- **Work request**: Print every line of text in the listing below verbatim, and omit the pictures from your answer.
————————
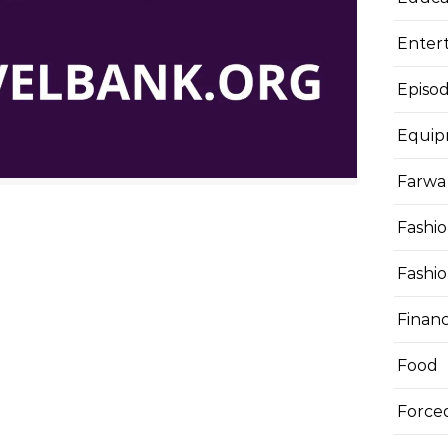
Enter
Episod
Equi
Farwa 
Fashi
Fashi
Finan
Food
Force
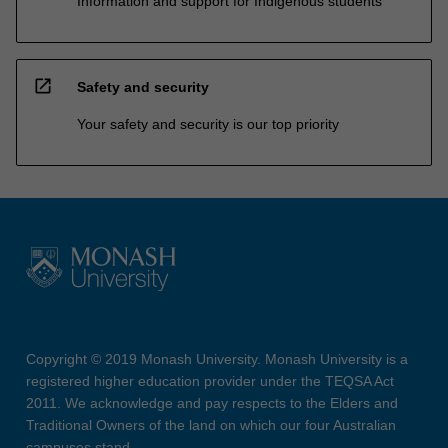
Information and support for Indigenous students
open_in_new
Safety and security
Your safety and security is our top priority
Copyright © 2019 Monash University. Monash University is a
registered higher education provider under the TEQSA Act
2011. We acknowledge and pay respects to the Elders and
Traditional Owners of the land on which our four Australian
campuses stand.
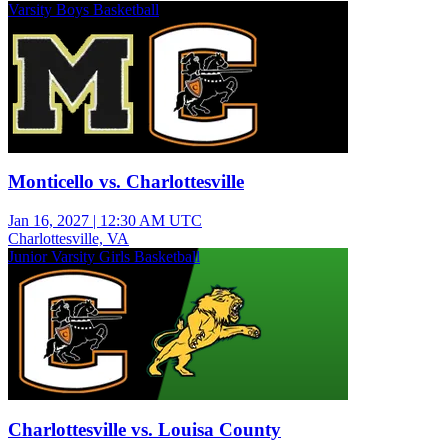
Varsity Boys Basketball
Monticello vs. Charlottesville
Jan 16, 2027
|
12:30 AM UTC
Charlottesville, VA
Junior Varsity Girls Basketball
Charlottesville vs. Louisa County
————————
- **Solution for this exercise**:
Enter
Episod
Equi
Farwa 
Fashi
Fashi
Finan
Food
Force
Information and support for Indigenous students
open_in_new
Safety and security
Your safety and security is our top priority
Copyright © 2019 Monash University. Monash University is a
registered higher education provider under the TEQSA Act
2011. We acknowledge and pay respects to the Elders and
Traditional Owners of the land on which our four Australian
campuses stand.
Varsity Boys Basketball
Monticello vs. Charlottesville
Jan 16, 2027
|
12:30 AM UTC
Charlottesville, VA
Junior Varsity Girls Basketball
Charlottesville vs. Louisa County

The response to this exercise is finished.